Ирод оказался умнее, чем рассчитывал Пилат. Спустя недолгое время люди тетрарха привели Иисуса обратно прокуратору. Пророк был одет в новую праздничную одежду, умащен благовониями.
– Наш господин не нашел вины за этим человеком, – передал слова Ирода один из сопровождающих.
Такое совпадение мыслей даже расположило Пилата к тетрарху. Но вопрос с пророком так и остался нерешенным.
Первосвященник, словно надоедливая муха кружил подле прокуратора. Его писклявый голос стал ненавистен Пилату. Он никогда не видел иерарха в таком состоянии. Всегда горделивый, властный – он даже с римским наместником держал себя надменно. Ранее прокуратор спокойно переносил эту надменность, потому что первосвященник имел огромную власть на этой, непонятной ему земле. Каиафу не любили иудеи, но покорно исполняли его волю; его приказы принимали как должное единоверцы в Европе, Азии, Африке – словом, где бы они ни находились. Он был истинным властелином, и римский наместник, абсолютно не уязвляя собственного самолюбия, исполнял все его просьбы, иногда звучавшие как приказ. Прокуратор чувствовал силу и власть человека, за которым не стояли легионы, который едва ли когда держал в руках меч – это невольно внушало уважение… До сегодняшнего дня.
– Он должен немедленно умереть, – твердил едва не плачущий иерарх. Казалось, еще немного, – и он упадет перед римлянином на колени.
– Я не уверен в виновности бродячего философа, – промолвил Пилат, почти открыто наслаждаясь растерянностью высокого гостя.
– Помилуй, прокуратор! – вскричал еврей. В следующее мгновение он и сам осознал, что ведет себя неправильно. Чтобы добиться желаемого, Каиафа наконец предпринял попытку усмирить свои разбушевавшиеся эмоции и начать убеждать железного прокуратора точно такой же логикой.
– Кого помиловать? – изобразил недоумение Пилат. – Я тебя не отправлял на казнь, а этого человека мгновение назад ты просил не миловать, но казнить немедленно.
Первосвященник не обратил внимания на шутку даже из вежливости, не до них ему было.

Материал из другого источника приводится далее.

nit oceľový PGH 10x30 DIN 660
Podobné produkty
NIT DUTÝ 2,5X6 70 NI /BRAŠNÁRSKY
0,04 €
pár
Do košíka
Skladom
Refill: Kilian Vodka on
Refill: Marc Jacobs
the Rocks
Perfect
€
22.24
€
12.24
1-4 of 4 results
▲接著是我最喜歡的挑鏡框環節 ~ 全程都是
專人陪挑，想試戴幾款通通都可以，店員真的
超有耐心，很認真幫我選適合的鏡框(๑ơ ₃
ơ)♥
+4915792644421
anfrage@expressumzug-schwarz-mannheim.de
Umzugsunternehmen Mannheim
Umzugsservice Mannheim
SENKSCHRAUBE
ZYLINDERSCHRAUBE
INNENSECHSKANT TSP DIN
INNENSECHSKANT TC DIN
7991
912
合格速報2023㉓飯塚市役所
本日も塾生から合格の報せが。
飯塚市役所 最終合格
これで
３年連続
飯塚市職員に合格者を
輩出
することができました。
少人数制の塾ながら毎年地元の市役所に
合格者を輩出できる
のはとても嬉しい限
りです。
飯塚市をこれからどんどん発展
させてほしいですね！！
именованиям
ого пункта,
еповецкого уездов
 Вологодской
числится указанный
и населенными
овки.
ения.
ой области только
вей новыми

– Именно немедленно, иначе римская провинция окажется в огне.
– Что за угроза?! Я имел с ним беседу, и человек, крови которого ты жаждешь, показался мне самым безобидным из тех, кого я знал. Разве римский прокуратор может отправить человека на смерть, будучи не уверенным в его вине?
– Ты самый справедливый человек на земле! Ты никогда не нарушишь закон в угоду даже, пусть простит меня Тиберий, императору, – первосвященник почтительно склонил голову на последней фразе. – Я не принес тебе золота за благоприятное решение вопроса не потому, что пожалел, но потому, что бесполезно. Но разве не заслуживает смерти тот, кто объявил себя царем иудейским?
– Он не считает себя им. Иисуса не интересует богатство и власть. Поверь моему опыту.
– Власть его огромна. Иудеи верят, что Иисус может спасти от болезней, от голода, что может подарить им вечное счастье. Они чтут его как посланника Бога.